═════ Selected extract ═════

Each lender is given a score between zero and five stars based on several features including digital application processes, available loan products and the accessibility of product and lending information.

To be included in the “best of” roundup, lenders must offer mortgages in at least 35 states and have at least a four-star lender review rating from LendingTree.

An online mortgage is a home loan that can be completed electronically from loan application to closing. Technology takes care of most of the loan process. With your permission, some lenders can access your bank and tax records directly, saving you the hassle of digging up pay stubs, W-2s and bank statements. Others offer options to sign closing documents, including the promissory note, digitally.

The basic process for digital home loans is the same as a standard mortgage, though lenders can often mix and match the level of digital contact to your personal preferences.

The following steps are common for most online mortgage applications:

  • Shop around online. Check mortgage rates online and choose your top three lenders. Or you can use an online rate comparison marketplace, and lenders will contact you with their best offers.
  • Complete an online application. Most lenders offer a secure option for you to apply on their website. If you’re asked to fill out a contact form, a loan officer will call you to gather your information over the phone.
  • Choose what information you want to provide digitally. This is where your online privacy and security comfort comes into play: You can choose whether to let your lender pull up your IRS tax information and view your banking information.
  • Download a tracking app, if the lender offers one. Mortgage apps are popular, and if the lender offers one, you can track the status of your loan through the app.
  • Upload documents if requested. If you opt out of electronically uploading your earnings and banking info, you can generally upload PDF copies of income, asset and purchase documents.
  • Pay upfront fees online. If you need an appraisal or the lender charges an application fee, you’ll receive a payment link to cover the cost with a credit or debit card.

═════

What to do.
1 > Retype the passage on online mortgages from "Each lender is" up to and including "rating from LendingTree.".
2 > Sum up the online mortgage text in two sentences.

═════ Data excerpt ═════

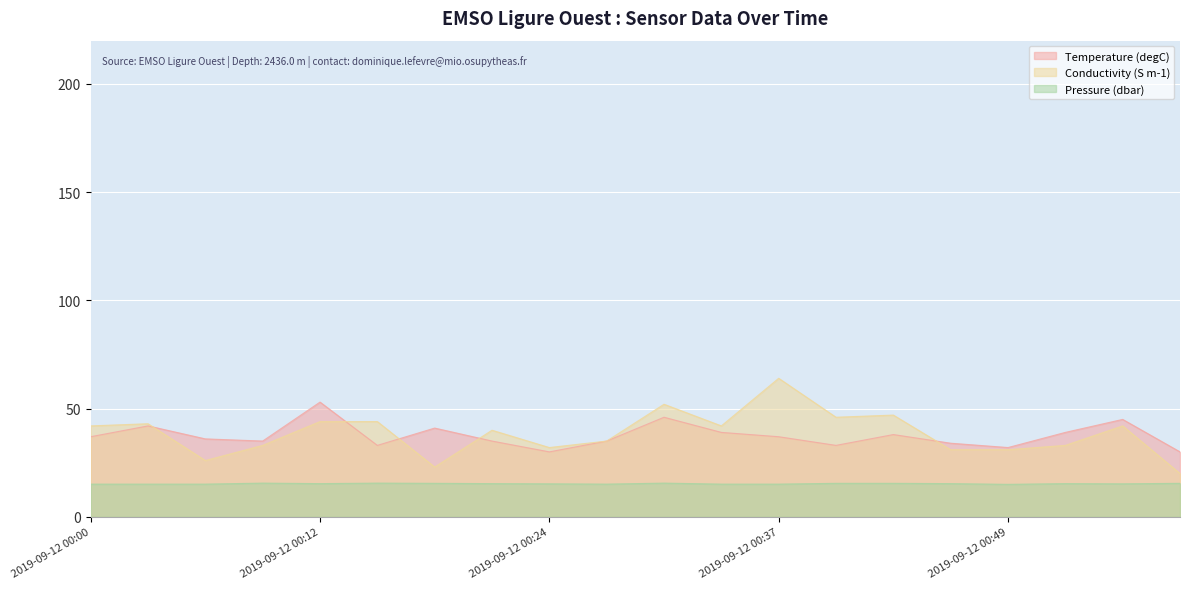

What is the value of the Temperature (degC) point at the 3rd from the left?

36.0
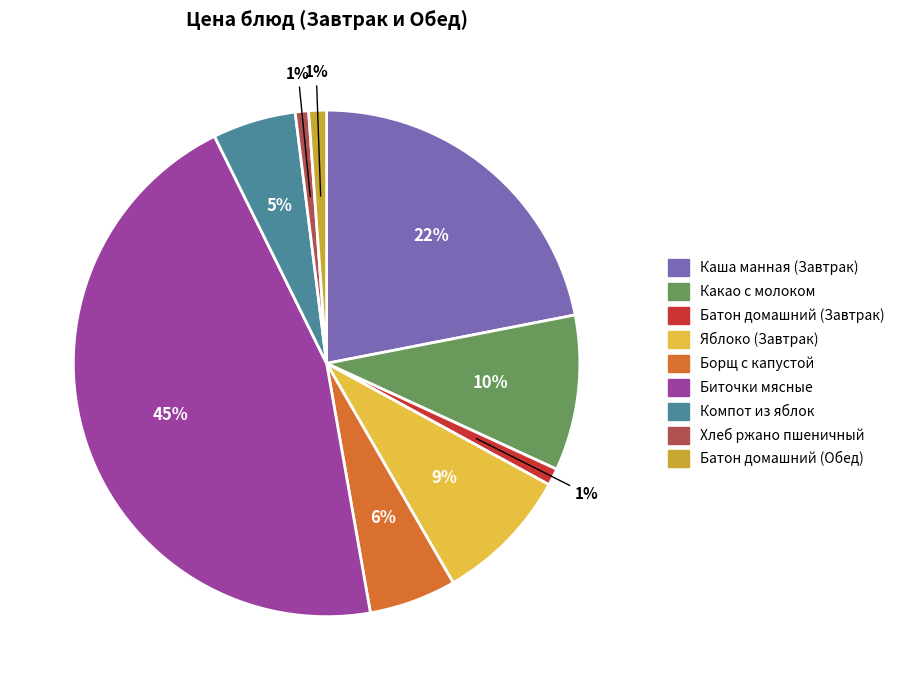

True or false: Биточки мясные accounts for 55% of the total.

False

═════

Answer section.
1 >
Each lender is given a score between zero and five stars based on several features including digital application processes, available loan products and the accessibility of product and lending information.

To be included in the “best of” roundup, lenders must offer mortgages in at least 35 states and have at least a four-star lender review rating from LendingTree.

2 > An online mortgage is a home loan that can be completed electronically from application to closing, and some lenders can pull bank and tax records directly or let borrowers sign closing documents digitally. Common steps include comparing lenders online, applying on a lender's website, choosing what information to share digitally, tracking the loan in an app if offered, uploading documents if requested, and paying upfront fees online.